Heightened awareness brings hope
Despite bringing the world to a standstill, there are some silver linings to the pandemic. Notably, the heightened attention that loneliness is receiving has brought awareness and is helping to normalise its presence in society; it’s even possible that we’ll look back on the pandemic as a boon to the potential loneliness epidemic.
Likewise, the power of digital technology, particularly social apps, in fostering connections has been made abundantly clear. Barnett noted “how help, support, and compassion has been facilitated through digital connection” during the pandemic, specifying numerous mutual-aid groups on Facebook and WhatsApp as evidence. Although she does bring up the issue of digital exclusion—people described as ‘internet non-users’, who have never used the internet or not in the past three months. For this reason, she points out the necessity of considering other technologies that aren’t digital, including landline telephones, TV and radio.
“Building meaningful connections between people, reducing the stigma around loneliness, and tailoring approaches to the particular needs of individuals or groups—it is not one size fits all”
The emphasis now is on prevention and treatment. At the onset of the pandemic, the World Health Organization issued a guideline on mental health considerations. Another global initiative with outposts in various countries is Mental Health First Aid, which aims to educate the public on how to help someone developing or experiencing mental illness. Further campaigns targeting loneliness specifically exist nationally, including the UK’s Campaign to End Loneliness, and Ending Loneliness Together in Australia.

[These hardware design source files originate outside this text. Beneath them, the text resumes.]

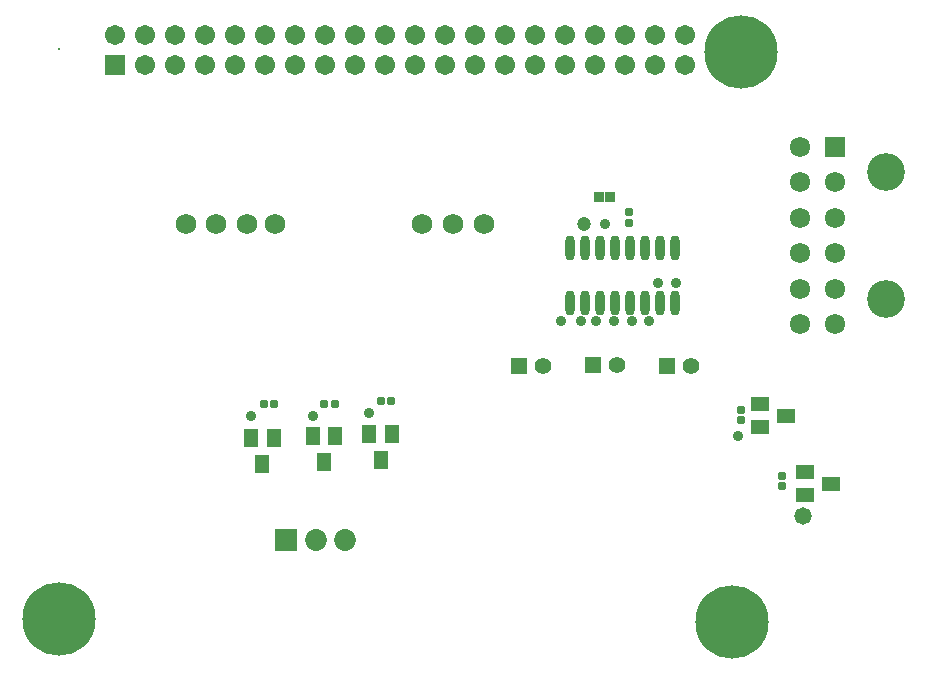
<source format=gbr>
%TF.GenerationSoftware,Altium Limited,Altium Designer,23.4.1 (23)*%
G04 Layer_Color=8388736*
%FSLAX45Y45*%
%MOMM*%
%TF.SameCoordinates,7AEF0BED-FCCA-4DCD-95BC-53F5E5A48FEA*%
%TF.FilePolarity,Negative*%
%TF.FileFunction,Soldermask,Top*%
%TF.Part,Single*%
G01*
G75*
%TA.AperFunction,SMDPad,CuDef*%
%ADD43O,0.80320X2.10320*%
%ADD44R,1.60320X1.20320*%
G04:AMPARAMS|DCode=45|XSize=0.7532mm|YSize=0.7032mm|CornerRadius=0.1641mm|HoleSize=0mm|Usage=FLASHONLY|Rotation=0.000|XOffset=0mm|YOffset=0mm|HoleType=Round|Shape=RoundedRectangle|*
%AMROUNDEDRECTD45*
21,1,0.75320,0.37500,0,0,0.0*
21,1,0.42500,0.70320,0,0,0.0*
1,1,0.32820,0.21250,-0.18750*
1,1,0.32820,-0.21250,-0.18750*
1,1,0.32820,-0.21250,0.18750*
1,1,0.32820,0.21250,0.18750*
%
%ADD45ROUNDEDRECTD45*%
%ADD46R,0.95320X0.90320*%
%ADD47R,1.20320X1.60320*%
G04:AMPARAMS|DCode=48|XSize=0.7532mm|YSize=0.7032mm|CornerRadius=0.1641mm|HoleSize=0mm|Usage=FLASHONLY|Rotation=270.000|XOffset=0mm|YOffset=0mm|HoleType=Round|Shape=RoundedRectangle|*
%AMROUNDEDRECTD48*
21,1,0.75320,0.37500,0,0,270.0*
21,1,0.42500,0.70320,0,0,270.0*
1,1,0.32820,-0.18750,-0.21250*
1,1,0.32820,-0.18750,0.21250*
1,1,0.32820,0.18750,0.21250*
1,1,0.32820,0.18750,-0.21250*
%
%ADD48ROUNDEDRECTD48*%
%TA.AperFunction,ViaPad*%
%ADD49C,6.20320*%
%TA.AperFunction,ComponentPad*%
%ADD50R,1.40320X1.40320*%
%ADD51C,1.40320*%
%ADD52C,1.70320*%
%ADD53R,1.70320X1.70320*%
%TA.AperFunction,ViaPad*%
%ADD54C,0.20320*%
%ADD55C,1.72720*%
%TA.AperFunction,ComponentPad*%
%ADD56C,1.72320*%
%ADD57C,3.20319*%
%ADD58R,1.72320X1.72320*%
%ADD59C,1.85320*%
%ADD60R,1.85320X1.85320*%
%TA.AperFunction,ViaPad*%
%ADD61C,0.90320*%
%ADD62C,1.20320*%
%ADD63C,1.47320*%
D43*
X8639002Y8845001D02*
D03*
X8512002D02*
D03*
X8385002D02*
D03*
X8258002D02*
D03*
X8131002D02*
D03*
X8004002D02*
D03*
X7877002D02*
D03*
X7750002D02*
D03*
X8639002Y8375000D02*
D03*
X8512002D02*
D03*
X8385002D02*
D03*
X8258002D02*
D03*
X8131002D02*
D03*
X8004002D02*
D03*
X7877002D02*
D03*
X7750002D02*
D03*
D44*
X9585000Y7424999D02*
D03*
X9365000Y7329998D02*
D03*
Y7520000D02*
D03*
X9960000Y6849999D02*
D03*
X9740001Y6755003D02*
D03*
Y6945000D02*
D03*
D45*
X9200002Y7384999D02*
D03*
Y7475002D02*
D03*
X9549999Y6825000D02*
D03*
Y6914998D02*
D03*
X8250001Y9145001D02*
D03*
Y9055003D02*
D03*
D46*
X8095001Y9275000D02*
D03*
X8000000D02*
D03*
D47*
X6150000Y7049999D02*
D03*
X6054999Y7269998D02*
D03*
X6245001D02*
D03*
X5669996Y7029994D02*
D03*
X5575000Y7249998D02*
D03*
X5764997D02*
D03*
X5149997Y7014997D02*
D03*
X5055001Y7235002D02*
D03*
X5244998D02*
D03*
D48*
X5675000Y7524999D02*
D03*
X5765002D02*
D03*
X5160000D02*
D03*
X5250002D02*
D03*
X6150000Y7549998D02*
D03*
X6239998D02*
D03*
D49*
X9125001Y5675000D02*
D03*
X3424997Y5700004D02*
D03*
X9200002Y10500004D02*
D03*
D50*
X8574999Y7844998D02*
D03*
X7950002Y7850002D02*
D03*
X7324999Y7845003D02*
D03*
D51*
X8774999Y7844998D02*
D03*
X8150001Y7850002D02*
D03*
X7524999Y7845003D02*
D03*
D52*
X4661002Y10396002D02*
D03*
Y10650002D02*
D03*
X5169002Y10396002D02*
D03*
X5677002D02*
D03*
X6185002D02*
D03*
X6439002D02*
D03*
X6693002D02*
D03*
Y10650002D02*
D03*
X6947002D02*
D03*
X7455002D02*
D03*
X7963002D02*
D03*
X8471002D02*
D03*
X8725002Y10396002D02*
D03*
Y10650002D02*
D03*
X7963002Y10396002D02*
D03*
X8471002D02*
D03*
X5423002D02*
D03*
X8217002D02*
D03*
X5931002Y10650002D02*
D03*
X6439002D02*
D03*
X7455002Y10396002D02*
D03*
X5169002Y10650002D02*
D03*
X7709002D02*
D03*
X8217002D02*
D03*
X7201002D02*
D03*
Y10396002D02*
D03*
X6947002D02*
D03*
X6185002Y10650002D02*
D03*
X5931002Y10396002D02*
D03*
X5423002Y10650002D02*
D03*
X4915002D02*
D03*
Y10396002D02*
D03*
X4407002Y10650002D02*
D03*
Y10396002D02*
D03*
X4153002Y10650002D02*
D03*
Y10396002D02*
D03*
X3899002Y10650002D02*
D03*
X7709002Y10396002D02*
D03*
X5677002Y10650002D02*
D03*
D53*
X3899002Y10396002D02*
D03*
D54*
X3425002Y10524998D02*
D03*
D55*
X5258333Y9050005D02*
D03*
X7025000D02*
D03*
X4500001D02*
D03*
X5016668D02*
D03*
X4758334D02*
D03*
X6500002D02*
D03*
X6762501D02*
D03*
D56*
X9700001Y8200004D02*
D03*
Y8500003D02*
D03*
Y8800003D02*
D03*
Y9100002D02*
D03*
Y9400002D02*
D03*
Y9700001D02*
D03*
X10000000Y8199999D02*
D03*
Y8499998D02*
D03*
Y8799998D02*
D03*
Y9400002D02*
D03*
Y9100002D02*
D03*
D57*
X10429997Y8416000D02*
D03*
Y9483999D02*
D03*
D58*
X10000000Y9700001D02*
D03*
D59*
X5850001Y6374999D02*
D03*
X5599999D02*
D03*
D60*
X5349997D02*
D03*
D61*
X8650000Y8550000D02*
D03*
X8500000D02*
D03*
X8425000Y8225000D02*
D03*
X9175000Y7250000D02*
D03*
X6050000Y7450000D02*
D03*
X5575000Y7425000D02*
D03*
X5050000D02*
D03*
X7675000Y8225000D02*
D03*
X8050000Y9050000D02*
D03*
X8275000Y8225000D02*
D03*
X8125000D02*
D03*
X7975000D02*
D03*
X7850000D02*
D03*
D62*
X7875000Y9050000D02*
D03*
D63*
X9725000Y6574998D02*
D03*
%TF.MD5,7295ff8a3b6d7a390f6fd63373fb57f3*%
M02*

</source>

In terms of practical solutions, Kato suggests adopting a regular sleep rhythm, for example going to bed and rising at the same time each day, and taking up stress-relieving methods other than the internet, including walking, exercise or yoga. He believes that early intervention is a crucial step in ensuring loneliness does not escalate into other mental health conditions, including hikikomori, and that consulting a social worker or psychologist is advisable if one’s condition worsens.
Alongside using technology to stay connected through periods of isolation, Barnett suggests: “Building meaningful connections between people, reducing the stigma around loneliness, and tailoring approaches to the particular needs of individuals or groups—it is not one size fits all.”